Population genomics of plant parasites
How are parasite populations genetically structured within and across host individuals? space? host species?
The biology of parasitic plants facilitates in situ collection of data on both genetic structure and the mechanisms responsible for that structure. Here, we studied the role of mating, dispersal, and establishment in host race formation of a parasitic plant. We investigated the population genetics of a vector-borne desert mistletoe (Phoradendron californicum) across two legume host tree species (Senegalia greggii and Prosopis velutina) in the Sonoran desert using microsatellites. Consistent with host race formation, we found strong host-associated genetic structure in sympatry, little genetic variation due to geographic site, and weak isolation by distance. We hypothesize that genetic differentiation results from differences in the timing of mistletoe flowering by host species, as we found initial flowering date of individual mistletoes correlated with genetic ancestry. Hybrids with intermediate ancestry were detected genetically. Individuals likely resulting from recent, successful establishment events following dispersal between the host species were detected at frequencies similar to hybrids between host races. Therefore, barriers to gene flow between the host races may have been stronger at mating than at dispersal. We also found higher inbreeding and within host individual relatedness values for mistletoes on the more rare and isolated host species (S. greggii). Our study spanned spatial scales to address how interactions with both vectors and hosts influence parasitic plant structure with implications for parasite virulence evolution and speciation.

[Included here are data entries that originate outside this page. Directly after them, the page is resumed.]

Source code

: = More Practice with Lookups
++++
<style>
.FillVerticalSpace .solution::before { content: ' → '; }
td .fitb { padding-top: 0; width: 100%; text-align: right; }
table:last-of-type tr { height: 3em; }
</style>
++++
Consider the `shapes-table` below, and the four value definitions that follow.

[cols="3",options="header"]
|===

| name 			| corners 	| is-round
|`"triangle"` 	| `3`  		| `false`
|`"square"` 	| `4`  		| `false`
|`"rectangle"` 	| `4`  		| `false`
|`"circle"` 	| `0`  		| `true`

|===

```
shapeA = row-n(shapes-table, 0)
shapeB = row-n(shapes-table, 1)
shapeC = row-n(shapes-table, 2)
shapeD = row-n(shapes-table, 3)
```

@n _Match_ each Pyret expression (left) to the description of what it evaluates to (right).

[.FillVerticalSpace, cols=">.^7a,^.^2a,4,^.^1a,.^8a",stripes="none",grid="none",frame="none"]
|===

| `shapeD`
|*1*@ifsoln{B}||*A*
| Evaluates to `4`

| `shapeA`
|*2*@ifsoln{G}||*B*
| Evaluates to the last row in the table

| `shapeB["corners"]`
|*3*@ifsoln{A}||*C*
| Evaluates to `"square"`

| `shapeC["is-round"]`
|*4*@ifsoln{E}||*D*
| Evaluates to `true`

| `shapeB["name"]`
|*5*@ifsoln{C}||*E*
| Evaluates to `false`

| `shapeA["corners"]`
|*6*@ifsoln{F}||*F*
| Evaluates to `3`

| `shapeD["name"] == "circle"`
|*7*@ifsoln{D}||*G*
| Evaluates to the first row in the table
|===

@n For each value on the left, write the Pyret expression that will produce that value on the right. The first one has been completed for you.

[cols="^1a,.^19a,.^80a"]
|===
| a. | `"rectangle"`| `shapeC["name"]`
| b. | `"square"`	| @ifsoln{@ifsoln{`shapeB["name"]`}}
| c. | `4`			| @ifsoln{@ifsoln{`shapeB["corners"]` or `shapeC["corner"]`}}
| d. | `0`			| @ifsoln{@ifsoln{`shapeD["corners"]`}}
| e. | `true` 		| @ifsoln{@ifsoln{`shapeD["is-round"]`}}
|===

This work was done in collaboration with Noah Whiteman (UC-Berkeley), Jen Koop (UMass-Dartmouth), Nicolas Alexandre (UC-Berkeley), and Lauren Johnston. The results of this work are published in Molecular Ecology.
How are parasite species structured across their geographic range? How do ecological interactions (host species, biotic dispersal), environmental characteristics, and geography interact to determine that structure?
When natural selection operates repeatedly to produce reproductive isolation, parallel divergences can result across space. Determining the frequency with which parallel host-associated divergence can occur across space will provide insight into the propensity of parasites to undergo sympatric diversification. The targets of selection for adaptation to the host environment can be identified through studying the genomic patterns of divergence. In collaboration with Dr. Noah Whiteman and Tim O’Connor at the University of California – Berkeley, I am producing a reduced representation genomic library using RAD capture sequencing of hundreds of desert mistletoe individuals from across the species’ geographic range to answer the above questions and determine the genomic signature of adaptation. Studies of the population genomic structure will benefit from powerful new methods developed by the Bradburd Lab at Michigan State University. More information soon!